An investigation into the mechanisms involved in the formation of brain metastases
Approximately one third of patients with lung cancer will develop a brain metastasis (i.e. secondary tumour) in the brain and these are an increasingly important cause of mortality. For these to form, some of the lung cancer cells from the primary tumour must detach and travel through the blood stream to the brain where the tumour cells need to cross the endothelial cells lining blood vessels and then invade the brain, coming into contact with astrocytes (the main supporting cells of the brain). It is generally recognized that the formation of a metastasis requires a complex sequence of events in which cells communicate with each other and the tumour cells induce changes in the surrounding tissue by secreting chemical messengers. However, the specific biological processes that allow metastases to form are largely unknown. Thus, this research involves investigating factors released from cultured lung tumour cells and examining their effect on both brain astrocytes and endothelial cells to see if the lung tumour cells induce changes in these cells. Excitingly, it appears that the lung tumour cells do secrete factors which influence both astrocytes and endothelial cells and the identity of these factors is currently being investigated. Clearly, if we can find out the mechanisms involved at the cellular level then hopefully we can design ways of reducing secondary tumour growth in the brain.

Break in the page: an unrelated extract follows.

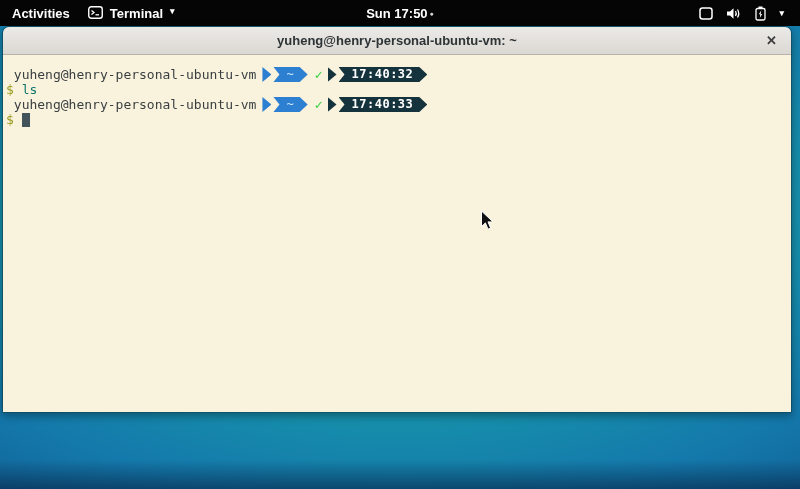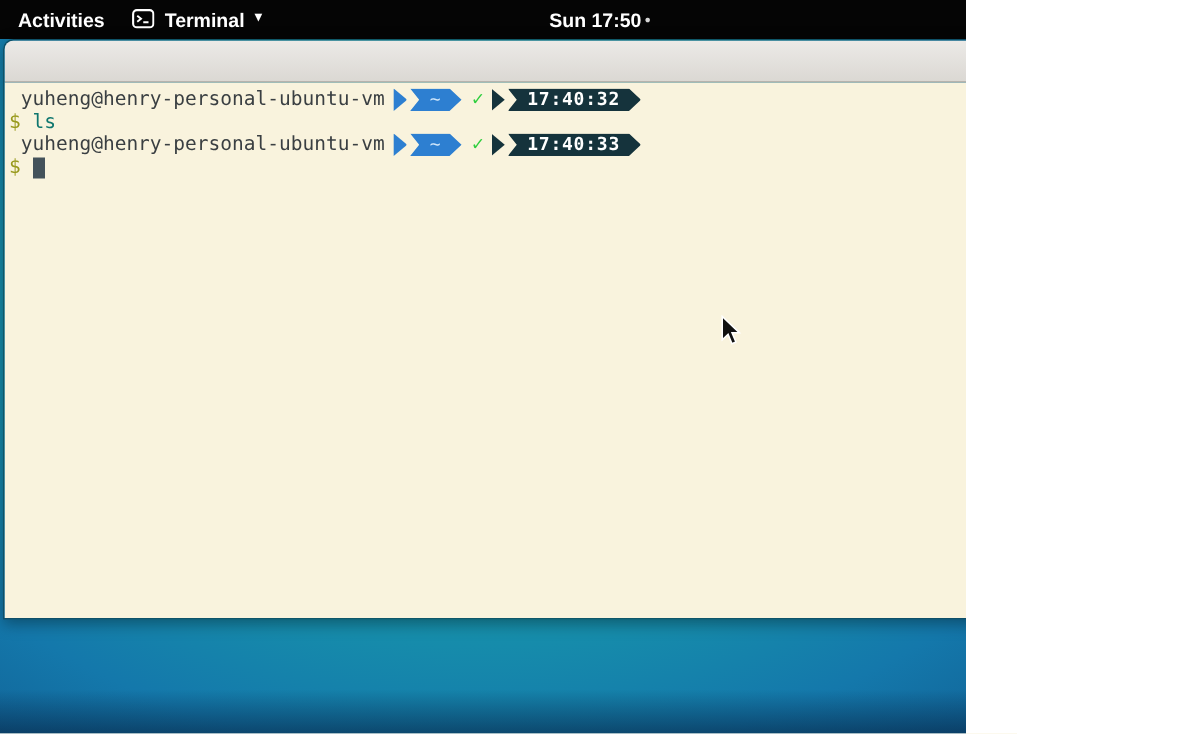"Activities" .desktop { width: 644px -> 800px }
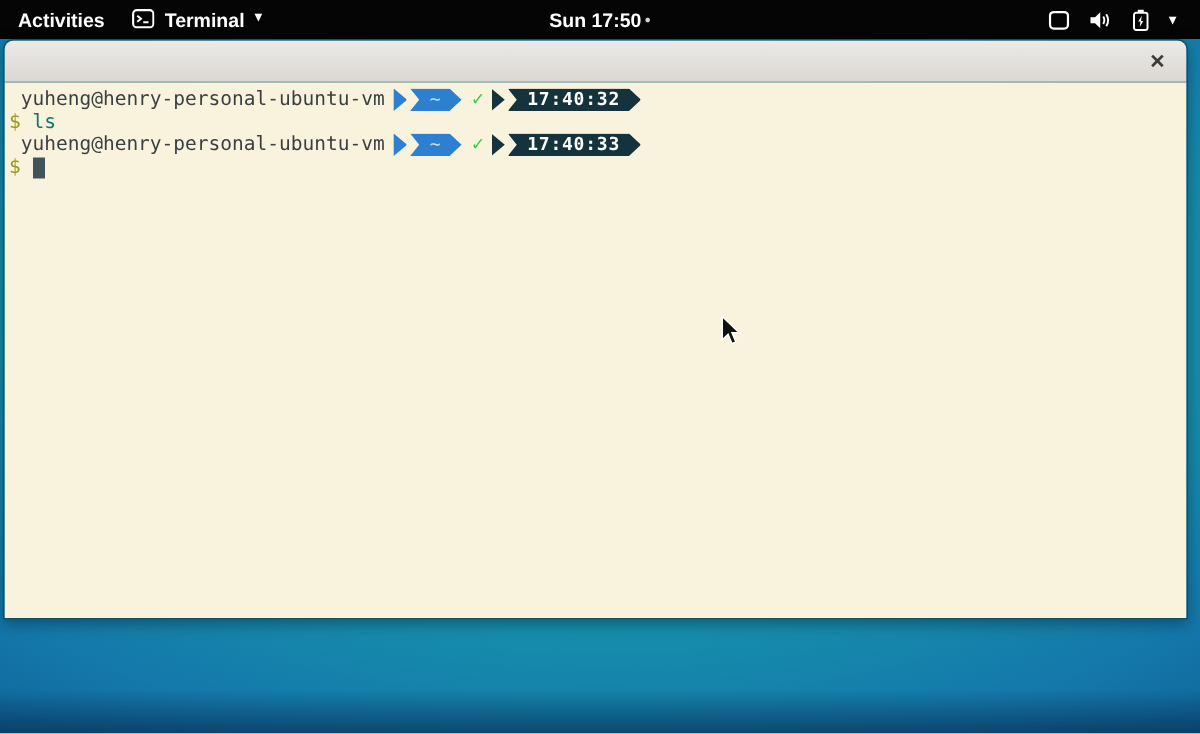"yuheng@henry-personal-ubuntu-vm: ~" span.title-text { html: none -> <span>yuheng@henry-personal-ubuntu-vm: ~</span> }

Investigations into the mechanisms involved in secondary spread of ovarian cancer
Ovarian cancer survival rates are much lower in women whose cancer has spread to other organs. Ovarian cancer is unusual in the way that it spreads because unlike most tumours the cancer cells are shed from the outside of the ovary and then simply attach to the outside of other organs within the abdomen. A major site for spread is the omentum (a sheet of fatty tissue in the abdomen). Ovarian cancer cells attach to the outside of the omentum and then invade the tissue and start to grow as secondary tumours. The endothelial cells lining the blood vessels in the omentum are important for this spread because as a tumour grows it releases chemical signals which activate the endothelial cells causing them to change and grow new blood vessels. This is essential to feed the growing secondary tumour. This project looks in detail at what chemical signals are released from ovarian cancer cells and the effects of these signals on endothelial cells isolated from the omentum. If we can find out exactly what these signals are and what they do at the cellular level then hopefully we can design ways of preventing new blood vessel, and thus secondary tumour growth, in the omentum.
We are uniquely placed to carry out this project in our laboratory because we are able to isolate fresh endothelial cells from the omentum for our experiments - an extremely difficult task. These cells are isolated from small pieces of tissue that are donated (with the full consent of the patients) during operations.

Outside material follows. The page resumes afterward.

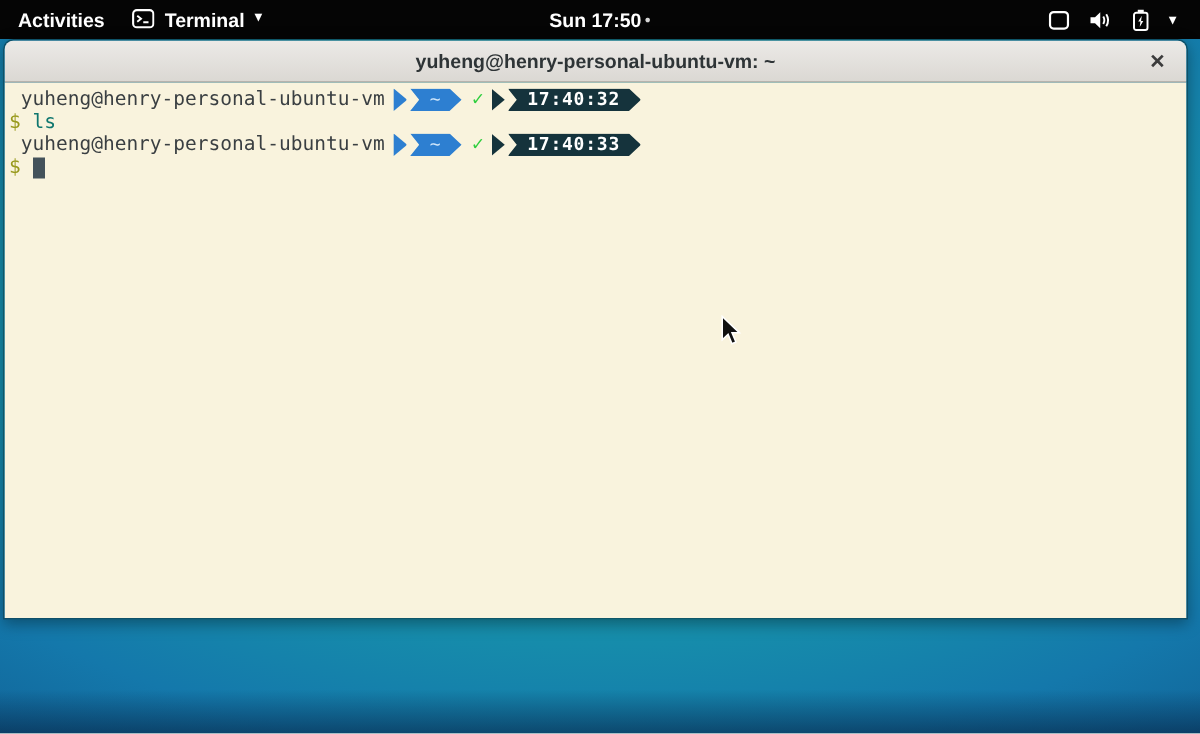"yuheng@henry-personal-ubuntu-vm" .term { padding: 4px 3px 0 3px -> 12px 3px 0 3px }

Both of these projects very successfully involve both basic scientists and consultant physicians who ensure that the research is not only scientifically rigourous but also importantly that it is clinically relevant.
The FORCE-funded research continues to be extremely productive. This research has been published internationally and widely presented at conferences both home and abroad. It has lead to considerable scientific collaboration, to the attraction of further external funding, and probably most importantly, through the research studentships funded by FORCE, provided vital training for cancer researchers of the future.